Left: fire takes hold. West Pier, Brighton, 10.30 am March 28, 2003. Photo David Prudames, © 24 Hour Museum
We make no apologies for covering yet again the travails of the West Pier in Brighton, hometown of the 24 Hour Museum. It's a national scandal that such a beautiful structure has been lost, now perhaps, forever.
As flames engulfed Brighton's historic grade I listed pier, members of the West Pier Trust expressed their desire to continue with restoration plans.
The fire broke out sometime after 10.00 am on Friday March 28 and was watched from the seafront by hundreds of shocked onlookers.
Police officers were called to keep the crowds back, while fire crews attempted to assess the damage as flames engulfed the entire pavilion at the end of the pier.
Right: crowds gathered to watch firecrews tackle the blaze, but the firefighters couldn't get access by land.
Passers-by and onlookers expressed their anger at a heavy fire fighter presence that appeared not to be doing anything to save the much-loved structure.
However, as Assistant Division Officer of the East Sussex Fire Brigade, Michael Meik explained, it wasn't a straight forward job for the 18 fire fighters present.
"The reason we are not doing anything is because we have no land access to the pier. Lifeboats and maritime teams can't get close enough because of the underwater obstructions that are still there. There is lots of support underneath there, but how secure it is I don't know."
Rachel Clark of the West Pier Trust, who recently got the go ahead to carry out a full restoration, was understandably shocked: "It is devastating really."
Speaking to the 24 Hour Museum, Rachel explained that despite the dramatic scene, restoration plans would not be halted. "It doesn't affect it at all. Since the collapse of the concert hall, the work has really been much faster than it has been for some time. The whole thing has been moving very fast, so I imagine this will have the same effect."

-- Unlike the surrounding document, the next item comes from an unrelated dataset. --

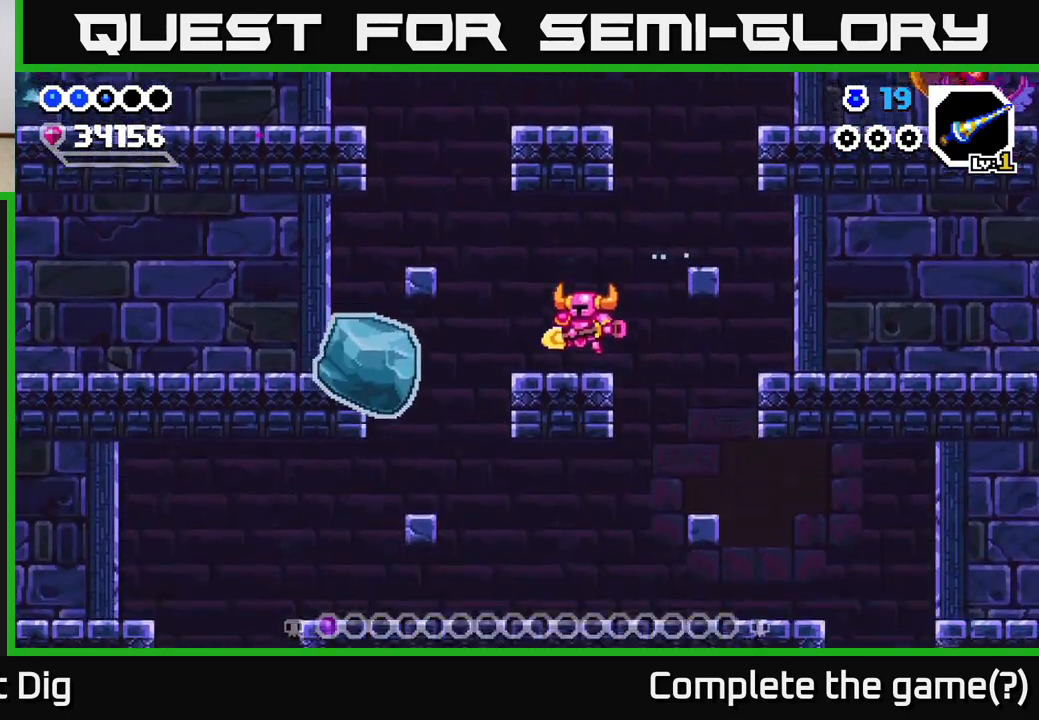
{"buttons": ["DPAD_RIGHT"], "right_stick": "center", "events": [[117, "DPAD_RIGHT", "down"]]}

As to how the fire started, Rachel added, "I can only say it is definitely not an electrical fault and the police have already started an investigation."

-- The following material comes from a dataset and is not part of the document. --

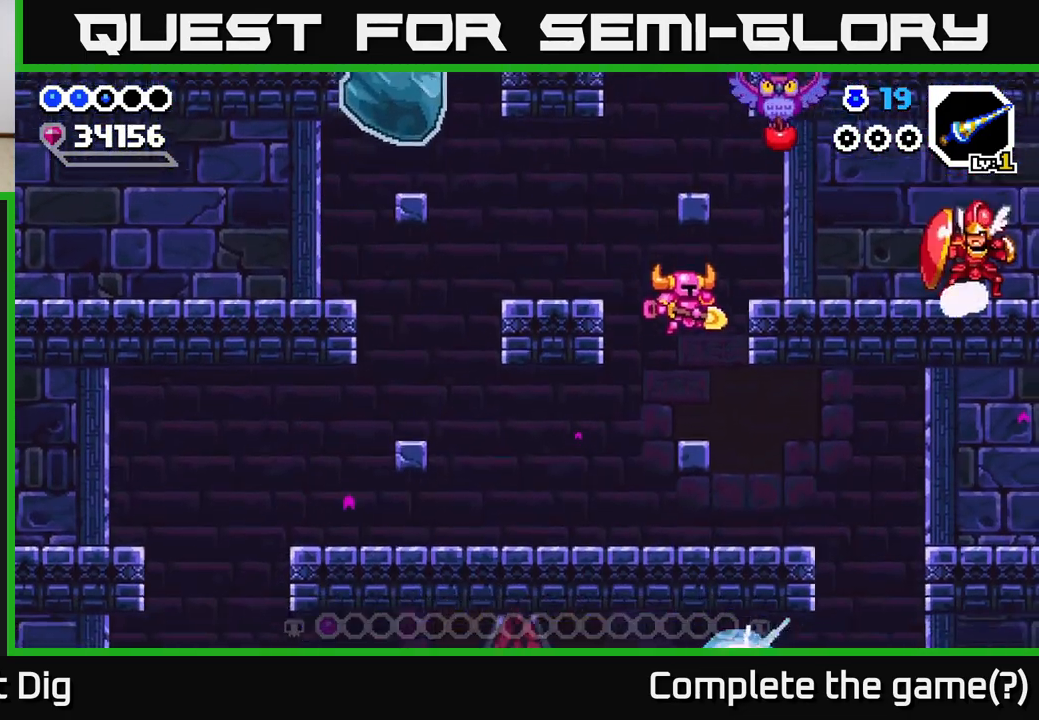
{"buttons": ["DPAD_LEFT"], "right_stick": "center", "events": [[17, "DPAD_RIGHT", "up"], [67, "DPAD_LEFT", "down"]]}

Left: on December 29, 2002, the central section of the pier fell into the sea during winter storms. © Jon Pratty
Members of the public were reported as saying they had seen some activity near the pier, including a boat speeding away about ten minutes before the flames became visible.
"Anything is possible, I can't say how it started," commented Michael Meik.
"It is difficult to understand how it has happened," David Panter, Chief Executive of Brighton and Hove City Council told the 24 Hour Museum.
"I don't think it has put restoration plans back at all. It was always clear that the pavilion was going to have to be taken off. The pier's been very well surveyed and the Council will continue to work with the West Pier Trust to ensure the rebuilding of the pier goes ahead."
Restoration efforts were to begin soon, after many years of controversy. Objections to the restoration had been forthcoming from the owners of the nearby Palace Pier, as well as campaigners trying to preserve the vernacular seafront architecture.
Following a public enquiry, plans to begin the work, which will supported by English Heritage and funded by the Heritage Lottery Fund, are almost complete.
Although most of the unique pavilion appeared to have been destroyed, the cast iron frame of the structure is visibly intact. While original features have been lost forever, it is hoped that the pier itself will not be.